** Information supplied follows **

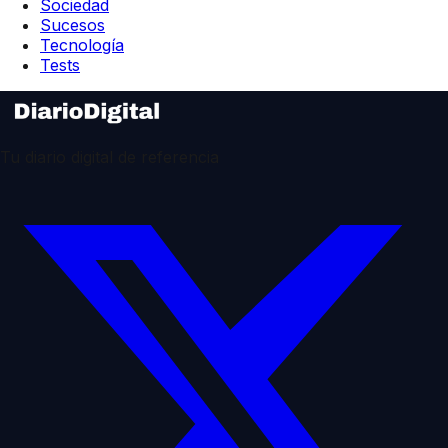
Sociedad
Sucesos
Tecnología
Tests
Tu diario digital de referencia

** End of Information supplied **

Would you return the whole listing above exactly as written, skipping any image?

Sociedad
Sucesos
Tecnología
Tests
Tu diario digital de referencia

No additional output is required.